- Aim of the task -
Copy all lines in the data that contain the string "niềng".

- Data records -
■ ■ ■ ■ ■

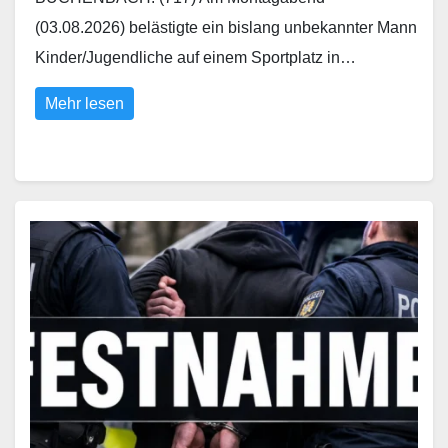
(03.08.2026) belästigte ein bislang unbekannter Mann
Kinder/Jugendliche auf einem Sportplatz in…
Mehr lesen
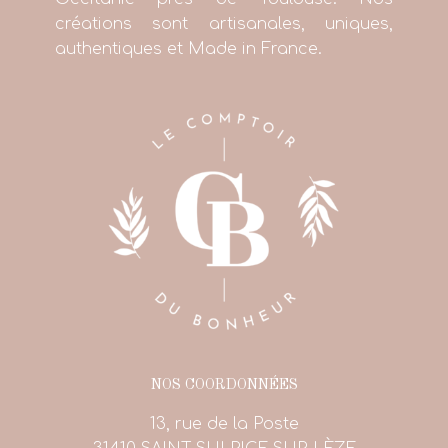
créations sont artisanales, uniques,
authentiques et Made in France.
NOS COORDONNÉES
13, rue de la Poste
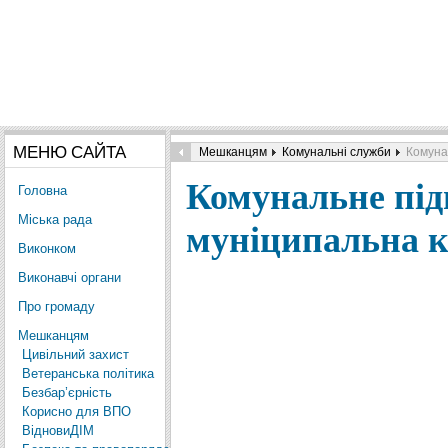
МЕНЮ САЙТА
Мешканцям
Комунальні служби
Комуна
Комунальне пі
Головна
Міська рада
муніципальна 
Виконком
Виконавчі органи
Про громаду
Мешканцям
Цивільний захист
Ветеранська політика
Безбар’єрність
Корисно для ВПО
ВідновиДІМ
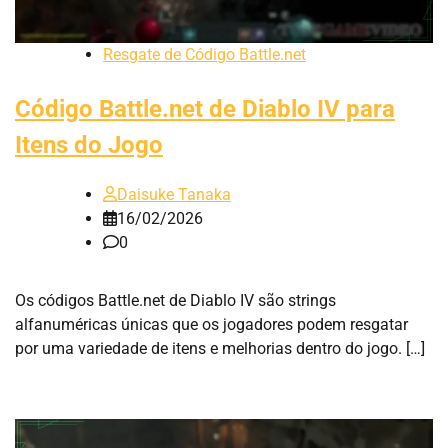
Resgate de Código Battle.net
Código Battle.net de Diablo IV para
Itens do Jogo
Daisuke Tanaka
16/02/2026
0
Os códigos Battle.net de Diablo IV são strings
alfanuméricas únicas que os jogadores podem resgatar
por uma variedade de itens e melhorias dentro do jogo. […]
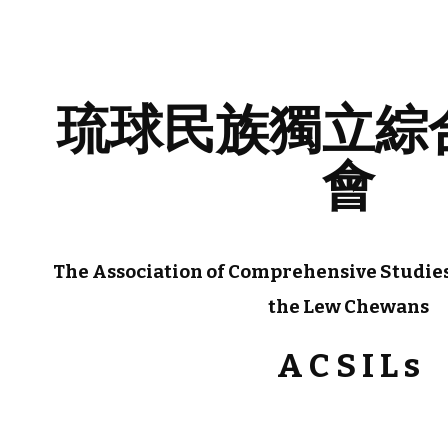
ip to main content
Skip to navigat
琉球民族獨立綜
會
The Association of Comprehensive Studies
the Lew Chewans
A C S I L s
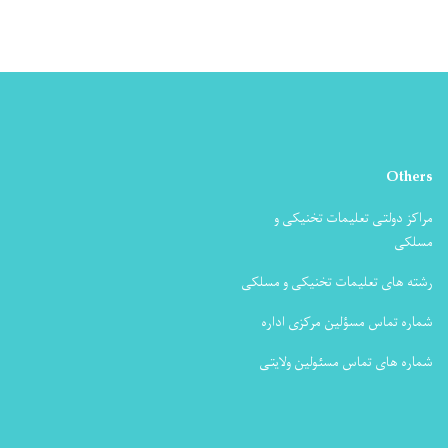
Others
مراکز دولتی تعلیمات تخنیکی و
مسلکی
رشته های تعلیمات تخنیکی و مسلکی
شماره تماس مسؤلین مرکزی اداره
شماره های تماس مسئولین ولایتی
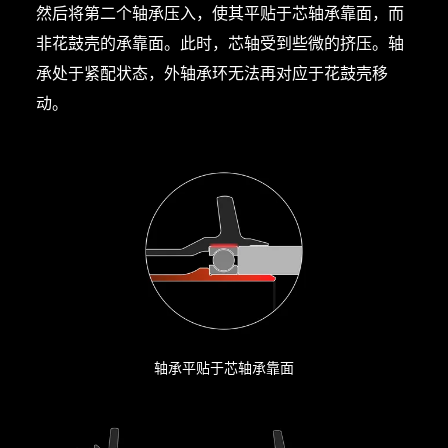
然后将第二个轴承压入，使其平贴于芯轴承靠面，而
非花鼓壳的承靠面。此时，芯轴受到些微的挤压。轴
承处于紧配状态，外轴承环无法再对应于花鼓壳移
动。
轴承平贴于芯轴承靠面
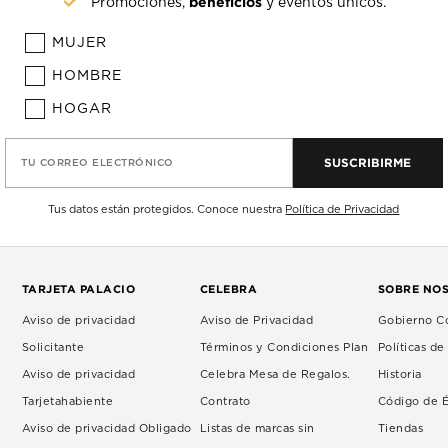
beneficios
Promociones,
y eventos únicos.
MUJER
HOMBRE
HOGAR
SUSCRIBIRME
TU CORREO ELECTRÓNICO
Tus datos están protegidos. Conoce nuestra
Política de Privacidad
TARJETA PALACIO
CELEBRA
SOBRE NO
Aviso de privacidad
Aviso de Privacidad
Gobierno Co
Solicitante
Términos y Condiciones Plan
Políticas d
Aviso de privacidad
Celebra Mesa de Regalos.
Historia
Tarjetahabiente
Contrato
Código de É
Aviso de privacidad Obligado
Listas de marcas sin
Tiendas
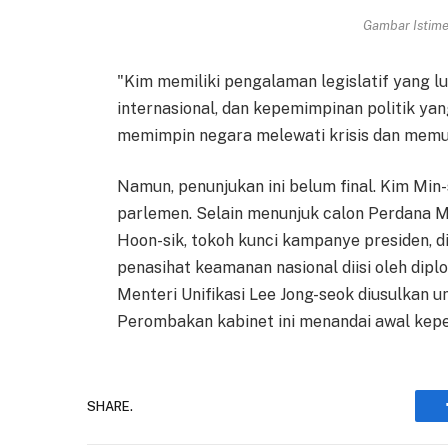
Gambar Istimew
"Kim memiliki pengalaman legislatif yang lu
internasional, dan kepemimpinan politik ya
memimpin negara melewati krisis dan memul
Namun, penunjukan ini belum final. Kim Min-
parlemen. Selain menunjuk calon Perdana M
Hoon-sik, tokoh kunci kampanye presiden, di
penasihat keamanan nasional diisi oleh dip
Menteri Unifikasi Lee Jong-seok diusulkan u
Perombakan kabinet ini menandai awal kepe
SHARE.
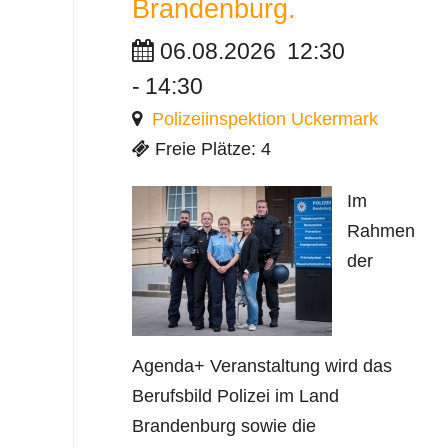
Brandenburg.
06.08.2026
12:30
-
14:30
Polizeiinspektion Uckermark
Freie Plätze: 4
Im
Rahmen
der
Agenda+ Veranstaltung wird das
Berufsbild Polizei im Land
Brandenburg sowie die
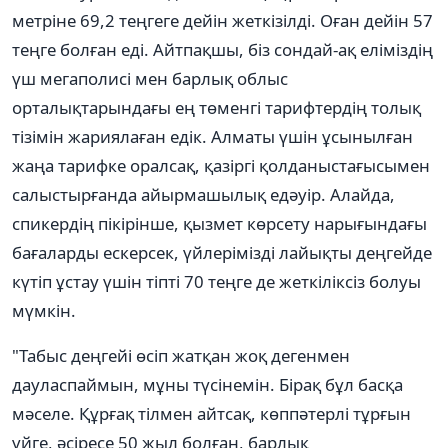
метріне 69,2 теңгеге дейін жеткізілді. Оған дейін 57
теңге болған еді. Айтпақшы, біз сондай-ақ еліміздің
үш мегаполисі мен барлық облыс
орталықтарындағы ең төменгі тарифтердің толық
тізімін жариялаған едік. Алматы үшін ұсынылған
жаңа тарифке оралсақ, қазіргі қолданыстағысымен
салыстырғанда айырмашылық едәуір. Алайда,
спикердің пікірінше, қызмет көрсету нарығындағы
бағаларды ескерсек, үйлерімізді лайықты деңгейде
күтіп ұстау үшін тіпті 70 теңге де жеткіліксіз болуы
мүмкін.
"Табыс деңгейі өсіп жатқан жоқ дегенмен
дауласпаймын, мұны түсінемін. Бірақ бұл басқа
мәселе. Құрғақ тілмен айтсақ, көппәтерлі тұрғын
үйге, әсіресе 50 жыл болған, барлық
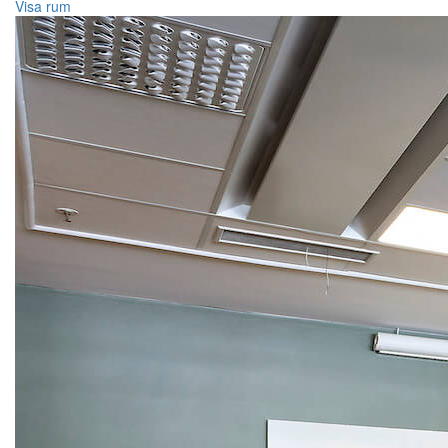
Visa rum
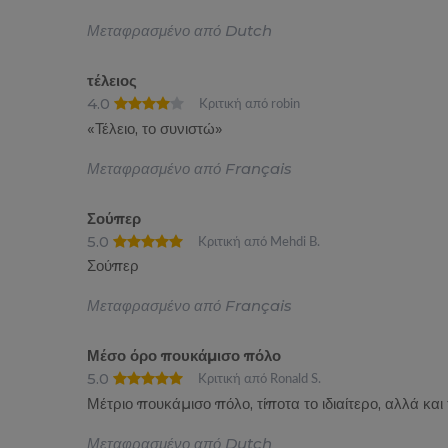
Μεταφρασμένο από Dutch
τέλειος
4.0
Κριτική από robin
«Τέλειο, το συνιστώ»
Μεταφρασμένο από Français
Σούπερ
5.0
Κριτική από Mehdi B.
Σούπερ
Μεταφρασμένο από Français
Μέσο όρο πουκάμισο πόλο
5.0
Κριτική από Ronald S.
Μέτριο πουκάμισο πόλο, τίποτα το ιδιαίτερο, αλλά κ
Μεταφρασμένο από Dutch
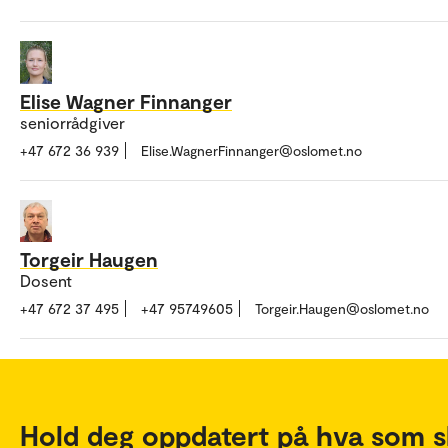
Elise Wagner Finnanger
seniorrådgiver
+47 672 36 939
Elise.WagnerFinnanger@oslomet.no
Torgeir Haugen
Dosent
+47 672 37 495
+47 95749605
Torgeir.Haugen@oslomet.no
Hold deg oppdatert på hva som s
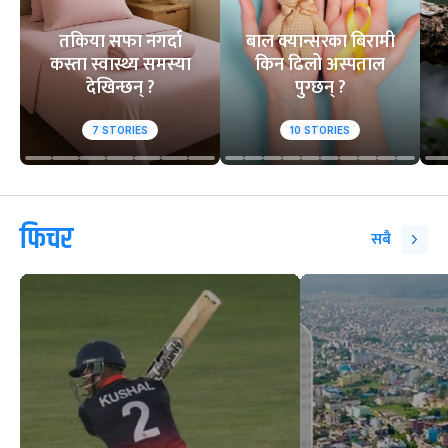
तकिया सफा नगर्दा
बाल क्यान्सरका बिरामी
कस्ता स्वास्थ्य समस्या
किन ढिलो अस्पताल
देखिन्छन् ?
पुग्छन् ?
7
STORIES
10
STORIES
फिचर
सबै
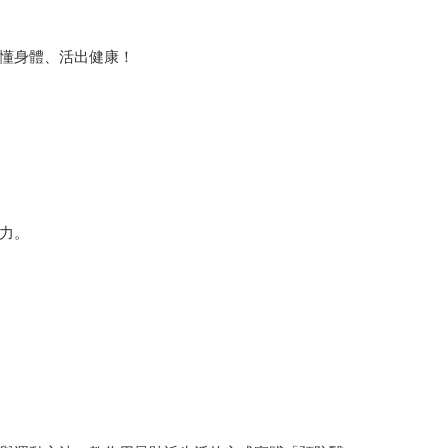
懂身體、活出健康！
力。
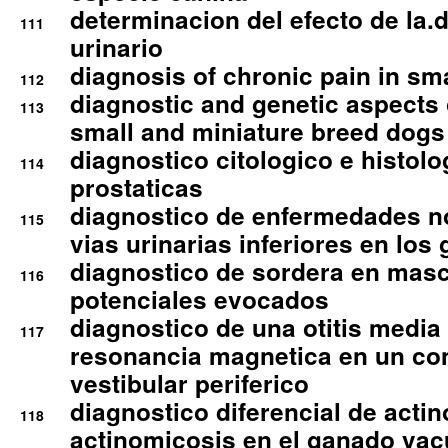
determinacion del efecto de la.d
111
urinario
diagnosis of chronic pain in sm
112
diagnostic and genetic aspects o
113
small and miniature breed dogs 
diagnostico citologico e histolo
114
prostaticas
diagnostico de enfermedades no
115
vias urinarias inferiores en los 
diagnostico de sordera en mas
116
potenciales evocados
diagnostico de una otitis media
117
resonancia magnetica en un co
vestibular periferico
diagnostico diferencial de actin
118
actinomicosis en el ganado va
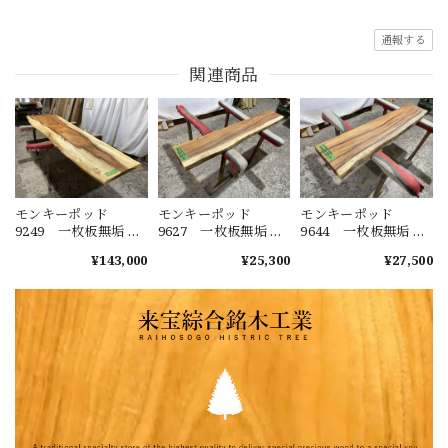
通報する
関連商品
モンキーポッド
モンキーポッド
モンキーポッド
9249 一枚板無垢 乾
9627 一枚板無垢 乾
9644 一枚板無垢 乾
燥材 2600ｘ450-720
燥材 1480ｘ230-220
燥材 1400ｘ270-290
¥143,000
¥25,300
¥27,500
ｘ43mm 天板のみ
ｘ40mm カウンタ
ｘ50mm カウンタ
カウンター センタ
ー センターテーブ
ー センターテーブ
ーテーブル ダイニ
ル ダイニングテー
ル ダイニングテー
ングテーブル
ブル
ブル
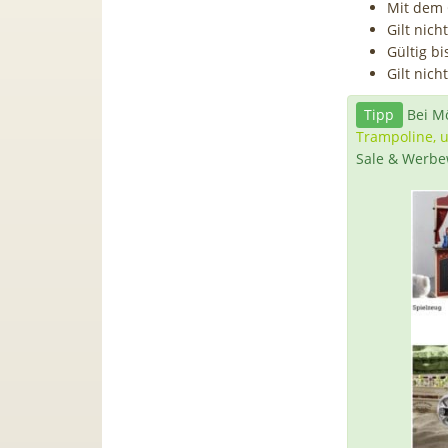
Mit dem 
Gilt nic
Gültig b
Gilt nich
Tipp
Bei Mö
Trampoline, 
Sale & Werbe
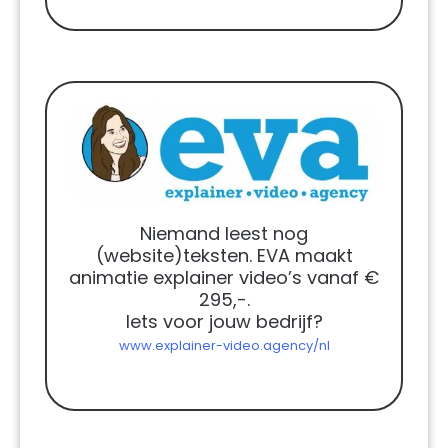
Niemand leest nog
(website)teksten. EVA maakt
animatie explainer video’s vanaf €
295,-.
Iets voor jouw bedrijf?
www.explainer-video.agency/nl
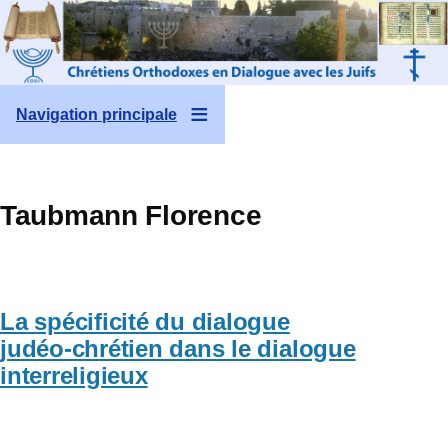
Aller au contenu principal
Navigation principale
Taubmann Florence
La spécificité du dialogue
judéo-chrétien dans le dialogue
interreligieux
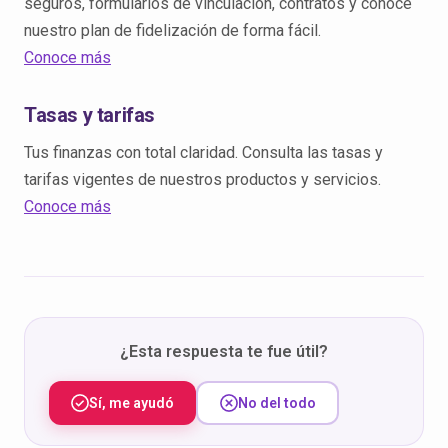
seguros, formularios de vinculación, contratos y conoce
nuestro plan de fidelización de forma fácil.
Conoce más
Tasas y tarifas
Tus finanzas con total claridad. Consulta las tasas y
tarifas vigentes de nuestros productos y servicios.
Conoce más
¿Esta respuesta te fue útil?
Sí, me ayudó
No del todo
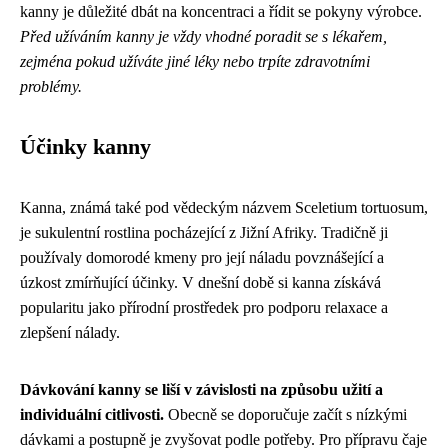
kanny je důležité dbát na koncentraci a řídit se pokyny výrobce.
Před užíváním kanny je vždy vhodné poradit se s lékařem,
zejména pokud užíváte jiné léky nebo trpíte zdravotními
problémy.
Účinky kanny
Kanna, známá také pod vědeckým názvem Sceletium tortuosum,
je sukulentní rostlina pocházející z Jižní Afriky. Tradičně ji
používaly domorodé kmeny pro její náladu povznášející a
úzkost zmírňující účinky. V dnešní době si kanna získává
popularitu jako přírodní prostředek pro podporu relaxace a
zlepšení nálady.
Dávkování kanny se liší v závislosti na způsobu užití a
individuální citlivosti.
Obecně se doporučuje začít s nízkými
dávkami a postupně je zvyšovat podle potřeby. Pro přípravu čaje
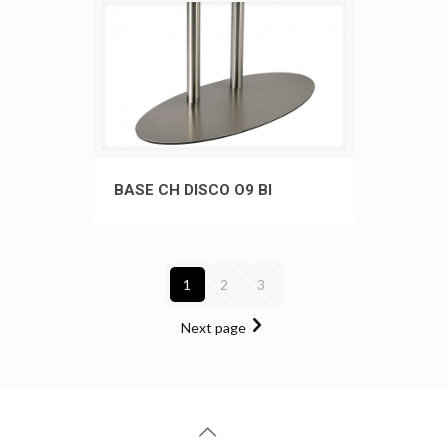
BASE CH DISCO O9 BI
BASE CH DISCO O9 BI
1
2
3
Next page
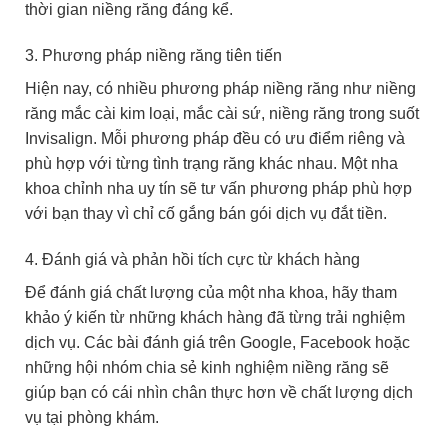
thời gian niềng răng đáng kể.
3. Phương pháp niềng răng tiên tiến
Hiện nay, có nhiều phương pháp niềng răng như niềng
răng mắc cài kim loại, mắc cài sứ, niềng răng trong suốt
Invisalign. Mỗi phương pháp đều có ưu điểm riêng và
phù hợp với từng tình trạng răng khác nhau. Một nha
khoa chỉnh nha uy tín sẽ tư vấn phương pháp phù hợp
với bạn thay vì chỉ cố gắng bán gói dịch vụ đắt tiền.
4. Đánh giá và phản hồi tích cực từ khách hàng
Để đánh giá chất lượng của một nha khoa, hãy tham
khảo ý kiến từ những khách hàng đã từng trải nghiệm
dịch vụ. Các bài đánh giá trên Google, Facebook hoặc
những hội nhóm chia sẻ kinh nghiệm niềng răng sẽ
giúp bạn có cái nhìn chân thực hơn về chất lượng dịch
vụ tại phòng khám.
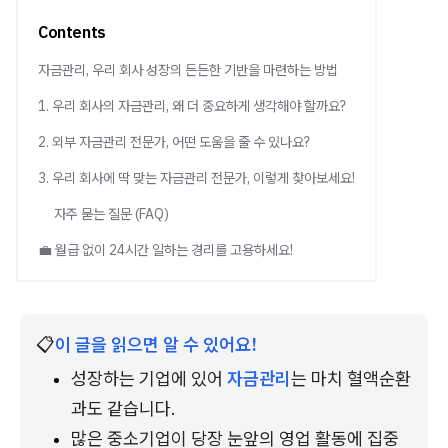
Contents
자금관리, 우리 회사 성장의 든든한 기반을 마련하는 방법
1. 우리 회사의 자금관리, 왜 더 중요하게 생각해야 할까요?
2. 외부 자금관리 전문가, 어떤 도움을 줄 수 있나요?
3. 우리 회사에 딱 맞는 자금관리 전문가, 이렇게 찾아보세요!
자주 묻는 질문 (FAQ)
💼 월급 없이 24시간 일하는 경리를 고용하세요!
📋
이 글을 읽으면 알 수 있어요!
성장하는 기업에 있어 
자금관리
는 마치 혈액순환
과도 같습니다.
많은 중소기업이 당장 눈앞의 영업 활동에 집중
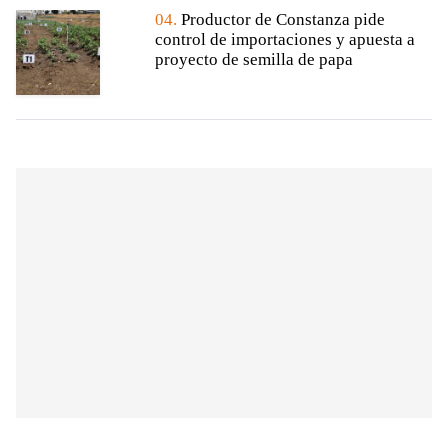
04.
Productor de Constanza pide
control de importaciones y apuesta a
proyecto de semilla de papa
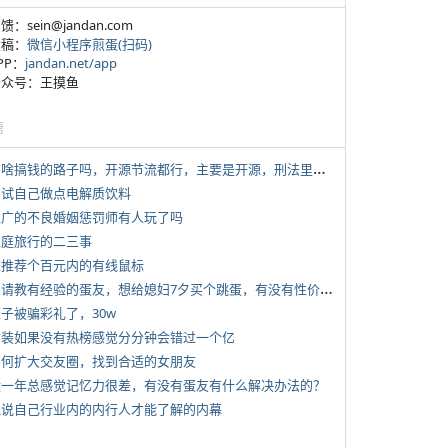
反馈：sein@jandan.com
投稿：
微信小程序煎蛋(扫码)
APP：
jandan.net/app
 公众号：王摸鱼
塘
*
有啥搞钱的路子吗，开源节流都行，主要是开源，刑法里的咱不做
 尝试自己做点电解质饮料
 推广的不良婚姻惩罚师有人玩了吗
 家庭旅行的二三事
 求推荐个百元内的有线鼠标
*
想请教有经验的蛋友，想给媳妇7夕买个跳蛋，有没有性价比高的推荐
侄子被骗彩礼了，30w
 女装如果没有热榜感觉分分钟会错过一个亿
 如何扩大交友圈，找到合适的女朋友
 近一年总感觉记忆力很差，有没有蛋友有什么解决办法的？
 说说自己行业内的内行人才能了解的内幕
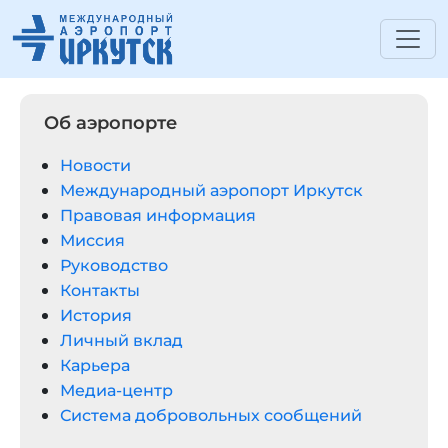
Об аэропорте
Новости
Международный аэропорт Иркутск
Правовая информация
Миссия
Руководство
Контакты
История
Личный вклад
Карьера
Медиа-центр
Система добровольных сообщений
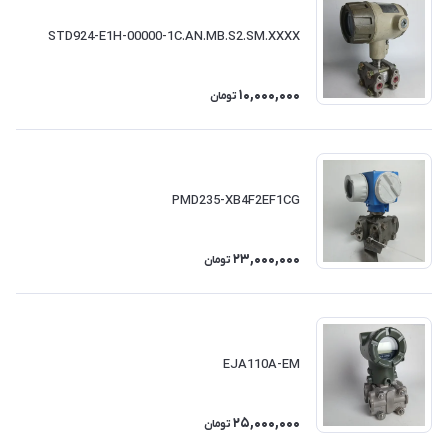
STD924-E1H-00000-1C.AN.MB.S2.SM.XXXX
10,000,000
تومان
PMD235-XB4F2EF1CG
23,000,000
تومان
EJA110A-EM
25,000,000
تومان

■ ■ ■ ■ ■

- Output for this exercise -
thời gian niềng răng đáng kể.
3. Phương pháp niềng răng tiên tiến
Hiện nay, có nhiều phương pháp niềng răng như niềng
răng mắc cài kim loại, mắc cài sứ, niềng răng trong suốt
những hội nhóm chia sẻ kinh nghiệm niềng răng sẽ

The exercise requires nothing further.